The other problem with a fast weight gain approach is the concern of athletes gaining bad weight. When athletes gain weight too fast we have to start worrying about the athlete gaining the wrong, sloppy kind of weight and losing speed. At the end of the day, an athlete who weighs 7 pounds less but is significantly faster will always win.
Tip: When gaining weight an athlete should focus on gaining 1-2 pounds per week. Anything more than that and you risk adding additional body fat.
“Sneak In” Calories
At the end of the day, gaining weight and muscle is largely a numbers game. The number that matters most is calories ingested (how much you eat per day) vs calories expended (energy burned throughout the day). That’s where many athletes fall short. The challenge is it’s often hard to physically eat more calories, or there are time restrictions that inhibit you from eating more.
One way to counteract this problem is to “sneak in” higher caloric food into your day. These higher caloric foods includes things like:
Olive or coconut oil
Trail Mix (not the m&m kind!!)
It’s usually much easier to add in an extra 300 calories of these foods, than adding in an extra 300 calories of something less calorie dense, like brown rice.
Tip : Try adding in a tablespoon of olive oil to your shake, oats, and fruit to your shake. Basically a homemade weight gainer without the expensive price tag
There is a reason that supplements are listed last here. If you don’t have the other stuff lined up, supplements don’t mean jack. You cannot out-supplement a bad diet.

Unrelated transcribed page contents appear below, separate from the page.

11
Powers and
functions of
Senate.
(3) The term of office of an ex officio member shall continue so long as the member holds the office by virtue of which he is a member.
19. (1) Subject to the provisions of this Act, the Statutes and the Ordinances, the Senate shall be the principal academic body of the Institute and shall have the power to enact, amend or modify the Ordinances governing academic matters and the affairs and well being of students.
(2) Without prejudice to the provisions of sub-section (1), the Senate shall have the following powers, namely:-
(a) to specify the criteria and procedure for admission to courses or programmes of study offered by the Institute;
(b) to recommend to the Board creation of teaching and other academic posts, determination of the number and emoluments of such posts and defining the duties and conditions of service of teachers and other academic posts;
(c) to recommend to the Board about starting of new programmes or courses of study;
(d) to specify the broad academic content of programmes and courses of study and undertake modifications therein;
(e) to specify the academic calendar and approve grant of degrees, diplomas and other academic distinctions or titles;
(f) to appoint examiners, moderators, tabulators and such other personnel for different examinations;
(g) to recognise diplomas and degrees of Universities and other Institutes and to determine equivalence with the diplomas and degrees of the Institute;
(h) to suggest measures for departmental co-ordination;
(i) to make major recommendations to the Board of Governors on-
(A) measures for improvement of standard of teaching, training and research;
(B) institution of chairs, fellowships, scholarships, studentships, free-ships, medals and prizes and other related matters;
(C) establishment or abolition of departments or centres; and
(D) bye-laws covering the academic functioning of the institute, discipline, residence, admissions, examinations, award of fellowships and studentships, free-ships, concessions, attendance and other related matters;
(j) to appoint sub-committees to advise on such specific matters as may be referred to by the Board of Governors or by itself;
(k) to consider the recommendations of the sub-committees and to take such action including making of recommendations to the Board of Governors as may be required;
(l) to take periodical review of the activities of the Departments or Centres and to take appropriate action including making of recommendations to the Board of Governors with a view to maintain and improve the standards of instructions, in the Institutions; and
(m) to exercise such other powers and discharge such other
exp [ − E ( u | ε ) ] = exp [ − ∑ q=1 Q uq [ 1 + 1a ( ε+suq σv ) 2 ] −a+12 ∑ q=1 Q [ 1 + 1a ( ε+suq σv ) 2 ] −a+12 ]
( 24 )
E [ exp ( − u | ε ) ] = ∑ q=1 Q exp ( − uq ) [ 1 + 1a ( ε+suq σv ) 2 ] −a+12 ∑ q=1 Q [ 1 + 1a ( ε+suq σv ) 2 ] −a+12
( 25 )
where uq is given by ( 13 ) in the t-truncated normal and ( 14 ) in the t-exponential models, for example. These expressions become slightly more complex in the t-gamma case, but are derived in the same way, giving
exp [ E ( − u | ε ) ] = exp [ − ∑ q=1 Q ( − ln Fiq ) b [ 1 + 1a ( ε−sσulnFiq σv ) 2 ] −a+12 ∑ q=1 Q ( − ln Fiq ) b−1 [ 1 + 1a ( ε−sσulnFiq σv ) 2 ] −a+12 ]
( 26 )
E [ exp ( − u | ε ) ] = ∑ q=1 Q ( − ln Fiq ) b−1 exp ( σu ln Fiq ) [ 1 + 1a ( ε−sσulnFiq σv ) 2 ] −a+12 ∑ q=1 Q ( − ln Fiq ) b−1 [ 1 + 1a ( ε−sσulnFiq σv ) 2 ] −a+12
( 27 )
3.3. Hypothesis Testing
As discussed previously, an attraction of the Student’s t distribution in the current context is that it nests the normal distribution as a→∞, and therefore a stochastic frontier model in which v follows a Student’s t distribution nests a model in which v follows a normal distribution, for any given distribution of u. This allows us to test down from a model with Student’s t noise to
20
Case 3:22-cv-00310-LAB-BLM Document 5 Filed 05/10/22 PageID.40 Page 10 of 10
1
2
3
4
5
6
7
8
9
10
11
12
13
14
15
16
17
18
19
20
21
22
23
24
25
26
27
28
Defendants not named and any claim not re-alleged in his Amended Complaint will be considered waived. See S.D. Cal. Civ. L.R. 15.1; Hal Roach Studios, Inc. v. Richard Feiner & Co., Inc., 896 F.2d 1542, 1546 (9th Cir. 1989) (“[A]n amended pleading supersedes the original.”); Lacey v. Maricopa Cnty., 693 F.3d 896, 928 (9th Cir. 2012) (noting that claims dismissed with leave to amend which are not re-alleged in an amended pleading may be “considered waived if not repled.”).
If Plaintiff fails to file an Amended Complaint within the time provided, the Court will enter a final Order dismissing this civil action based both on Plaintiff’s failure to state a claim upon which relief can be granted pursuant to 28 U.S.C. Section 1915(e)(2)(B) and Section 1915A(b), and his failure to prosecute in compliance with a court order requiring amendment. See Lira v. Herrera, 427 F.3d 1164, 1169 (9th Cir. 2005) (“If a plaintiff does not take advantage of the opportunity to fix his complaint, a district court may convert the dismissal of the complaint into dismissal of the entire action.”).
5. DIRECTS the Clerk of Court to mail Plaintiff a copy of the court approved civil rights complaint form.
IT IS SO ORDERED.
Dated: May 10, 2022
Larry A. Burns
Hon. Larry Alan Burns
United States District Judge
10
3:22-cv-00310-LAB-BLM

Having said that, there are supplements that can certainly help you substantially in your weight gain process. There are many supplements that claim to help build muscle, but these are the ones we recommend:
**note: I did not mention Protein, as I’m sure many of you are aware of it and it’s benefits
Let’s get this out of the way, no creatine WILL NOT wreck your kidneys, and you WILL NOT test positive for steroids if you take it. Creatine is one of the most well researched supplements of all time, and has not shown to have any documented adverse side effects. Despite that there is still this stigma around it.
Creatine is a naturally occurring substance and is found in red meat, poultry, and fish. Here’s what creatine actually does do:
Increases your cell’s energy production
Increases lean muscle mass
Improves performance during high intensity exercise
Has been shown to increase cognitive performance
Amino acids are the building blocks of protein. They are an integral part of athletic and overall nutrition. There are MANY benefits to taking aminos, but here are a few.
Increase muscle mass
Prevent muscle wasting
Decrease muscle soreness
Decrease body Fat percentage
Despite all the information out there , there’s one thing to remember about gaining muscle…It’s simple. However, simple doesn’t mean easy.